WHOLE COLLEGES. Gone. Just the prescription for the "jewel" of a substandard higher-ed system in a poor, ignorant, underdeveloped state.

This is the backdrop for the other headlines of the day.

One is atop a column by veteran Lake Charles columnist Jim Beam,
who writes in the American Press that, no matter how much sense it might make, don't look for lawmakers to cut back on the state's bloated ranks of four-year universities.

Quantity always has been more important to the Gret Stet than quality, and the people's representatives aren't about to change things now. No matter how desperate the fiscal situation:
Any legislator with a higher education institution in or near his district is going to be reluctant to close a university anywhere else for fear his school could be next. That is the political reality here.

Making a college education convenient and affordable is everyone’s goal. Unfortunately, the legislators who promoted four-year status for LSU-A didn’t tell their colleagues the whole story.

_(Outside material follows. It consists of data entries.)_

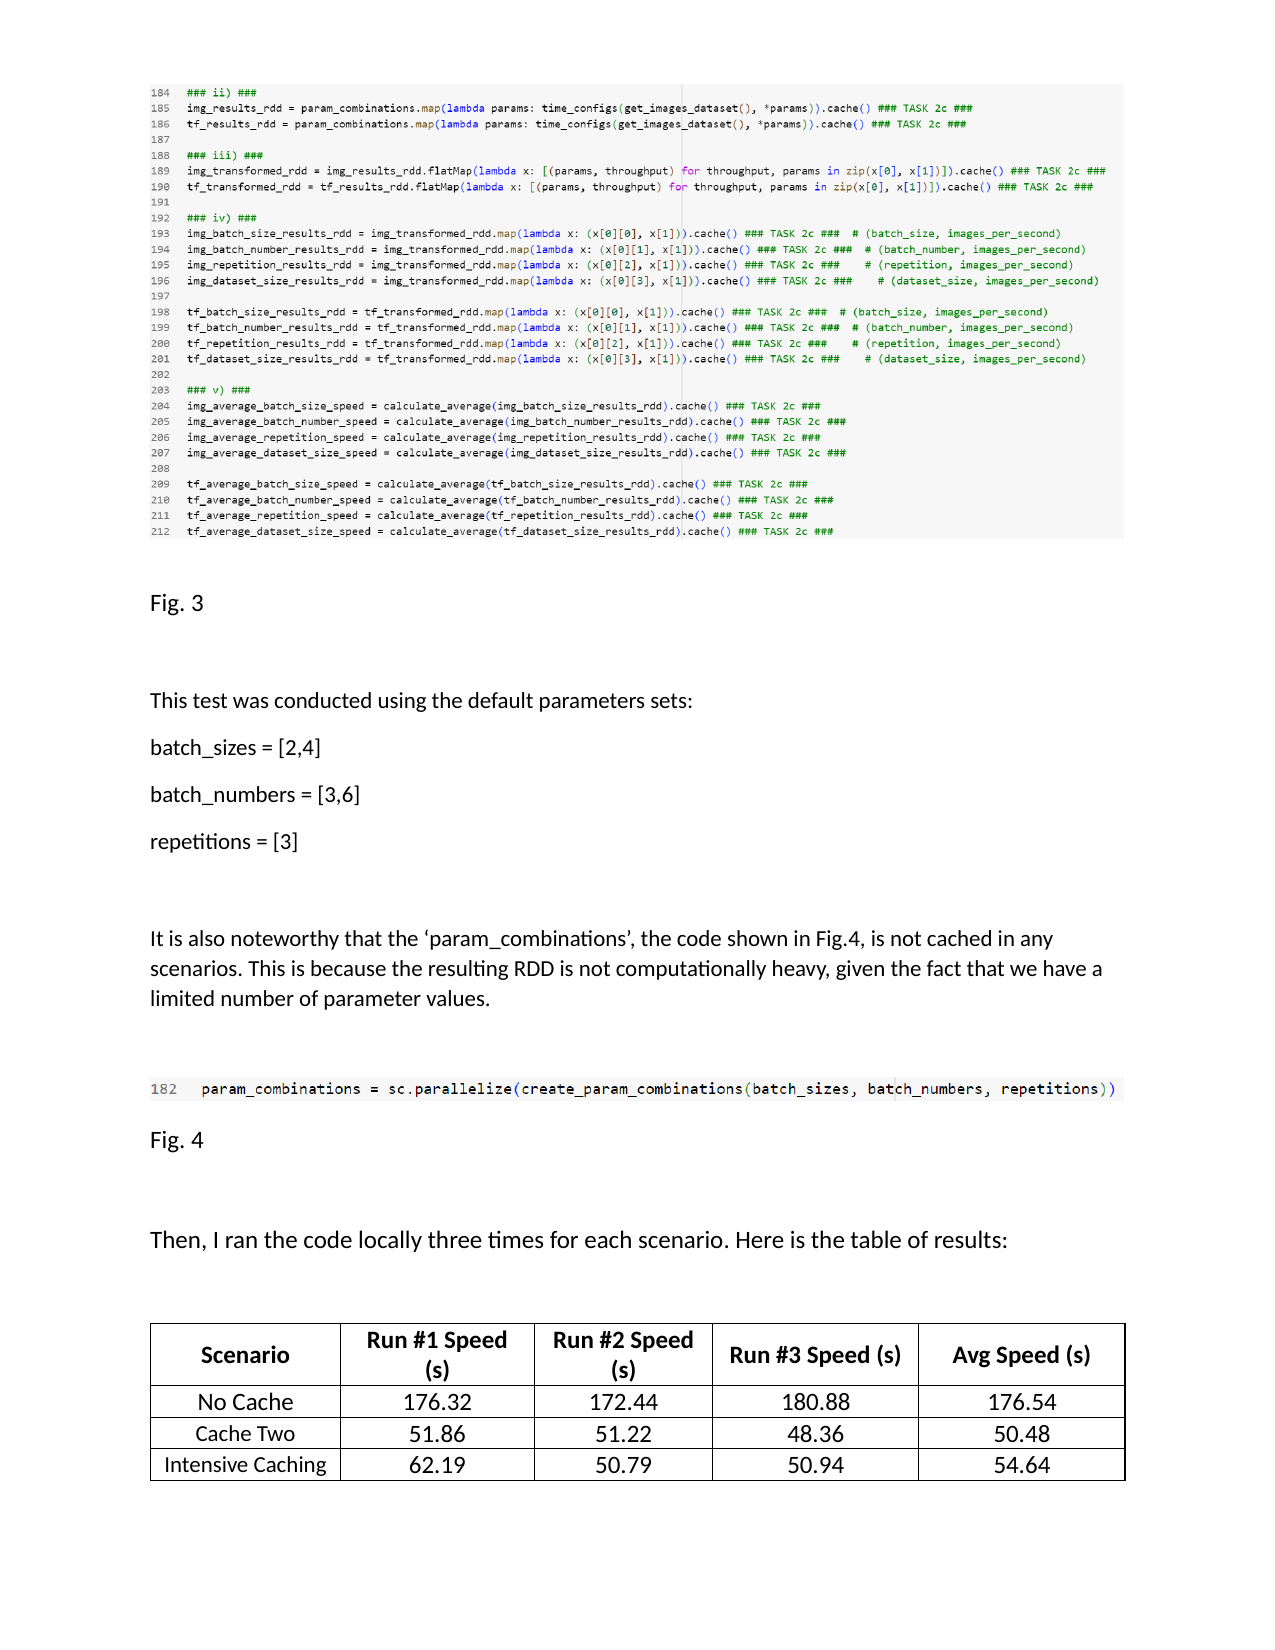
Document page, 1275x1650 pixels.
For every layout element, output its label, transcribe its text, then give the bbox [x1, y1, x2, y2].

text This test was conducted using the default parameters sets: [150, 687, 1125, 714]
table_cell 176.54 [919, 1386, 1124, 1417]
table_header Scenario [151, 1324, 340, 1385]
table_header Run #2 Speed (s) [535, 1324, 712, 1385]
table_cell 51.86 [341, 1418, 534, 1448]
table_cell 54.64 [919, 1449, 1124, 1480]
text batch_numbers = [3,6] [150, 780, 1125, 808]
table_cell 50.79 [535, 1449, 712, 1480]
text Fig. 3 [150, 557, 1125, 618]
text It is also noteworthy that the ‘param_combinations’, the code shown in Fig.4, is not cached in any scenarios. This is because the resulting RDD is not computationally heavy, given the fact that we have a limited number of parameter values. [150, 924, 1125, 1012]
table_cell Cache Two [151, 1418, 340, 1448]
table_cell No Cache [151, 1386, 340, 1417]
table_cell 176.32 [341, 1386, 534, 1417]
table_cell 48.36 [713, 1418, 918, 1448]
table_cell 62.19 [341, 1449, 534, 1480]
text Fig. 4 [150, 1125, 1125, 1155]
picture [150, 84, 1124, 539]
text Then, I ran the code locally three times for each scenario. Here is the table of results: [150, 1224, 1125, 1254]
table_cell 172.44 [535, 1386, 712, 1417]
table_header Run #3 Speed (s) [713, 1324, 918, 1385]
text repetitions = [3] [150, 827, 1125, 855]
table_cell 180.88 [713, 1386, 918, 1417]
table_cell 51.22 [535, 1418, 712, 1448]
table_cell Intensive Caching [151, 1449, 340, 1480]
picture [150, 1077, 1124, 1101]
table_cell 50.48 [919, 1418, 1124, 1448]
table_header Avg Speed (s) [919, 1324, 1124, 1385]
text batch_sizes = [2,4] [150, 733, 1125, 761]
table_header Run #1 Speed (s) [341, 1324, 534, 1385]
table_cell 50.94 [713, 1449, 918, 1480]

The ink had hardly dried on the act Foster signed in 2001 before those same supporters launched grandiose plans for spending millions of dollars more on expanded facilities at the university.

While everything Michot, Clausen and others are saying makes sense, it’s not likely to change anything. The Legislature doesn’t have the courage it would take to close any state universities. If lawmakers could resist political pressure, LSU-A wouldn’t be a four-year school today.
MEANWHILE, some legislators are seeking a way to deal with an ideologue governor threatening to turn down, on "principle," billions in federal "stimulus" money as he stares down a $2 billion budget defecit.

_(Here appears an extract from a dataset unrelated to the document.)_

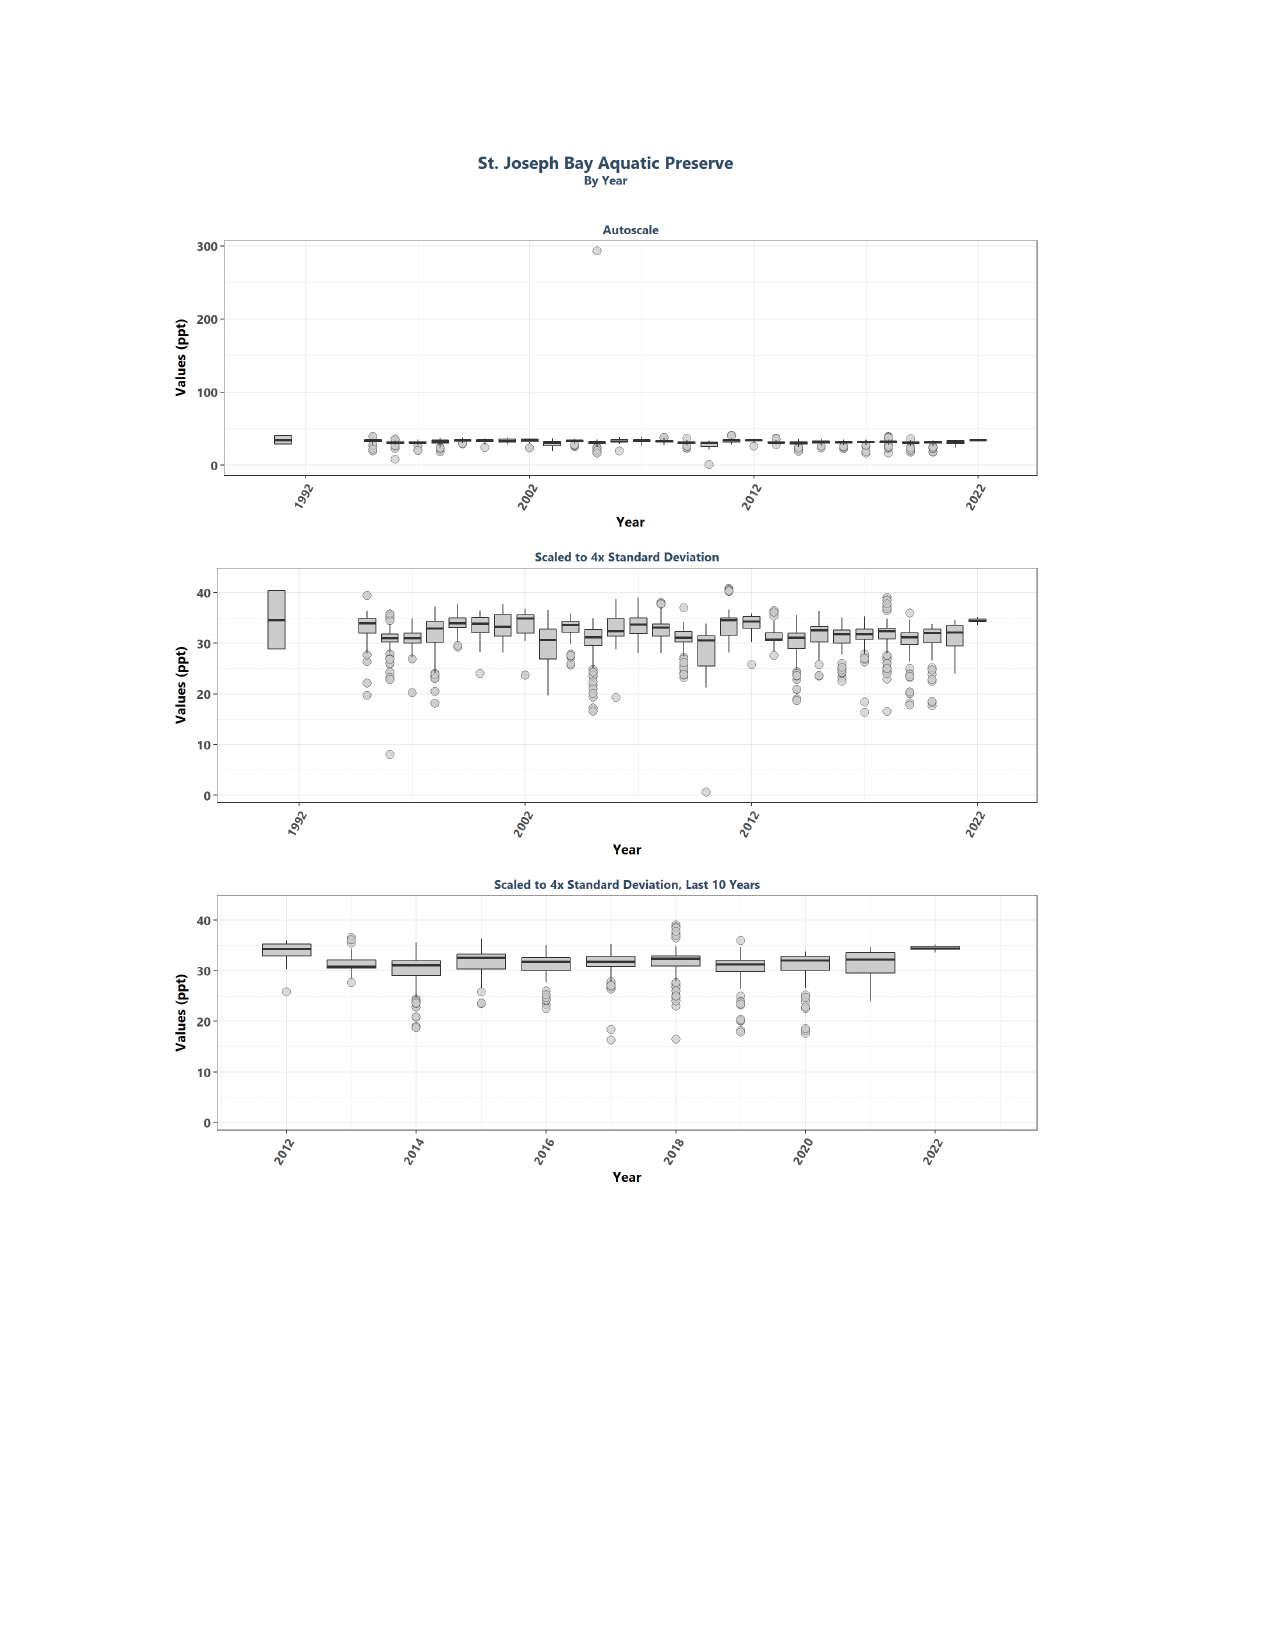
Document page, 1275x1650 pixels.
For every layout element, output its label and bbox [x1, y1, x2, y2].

picture [168, 150, 1044, 1200]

On the other hand, according to Gannett newspapers, some legislators -- in the face of the $2 billion budget deficit --
think cutting taxes is just the thing to do when you're already way short of money. Gov. Bobby Jindal thinks this might be just as good an idea as gutting higher education and turning down billions from Uncle Sam:
Questions submitted to the governor's office about the tax cuts proposed so far brought a response from Kyle Plotkin, the governor's press secretary. The governor was out of town.

Plotkin said, "As a conservative, the governor supports tax cuts and has cut taxes in Louisiana six times so far. He is willing to support tax cuts that are fiscally responsible by being fully implemented in the same year and are accompanied by necessary spending reductions.
ONE CAN ONLY ASSUME that Louisiana has gone from being misgoverned by crooks to being driven into the ditch by fools and nuts.

Of course, this being Louisiana, the fools and nuts always had a place at the policy-making table. But now, with crookedness being less fashionable than it historically has been, the fools and nuts have seized their opportunity to shine.

There are three ways to live happily in Louisiana. One is not to care about one's future or one's fellow man.

Another is to adopt a fanatical devotion to Bacchus while trying to ignore the shadows creeping up on you and yours.

The third is to adopt a position of pie-eyed optimism, maintaining that everything is tickety-boo in Bayou Goula despite all available evidence.

UNFORTUNATELY, none of the "happy" strategies account for the inevitability of getting bitten -- hard -- in the ass by reality, which it would appear is now upon Louisiana in what might be an unprecedented manner. And that reality, cher . . . she can be a stone-cold bitch, yeah.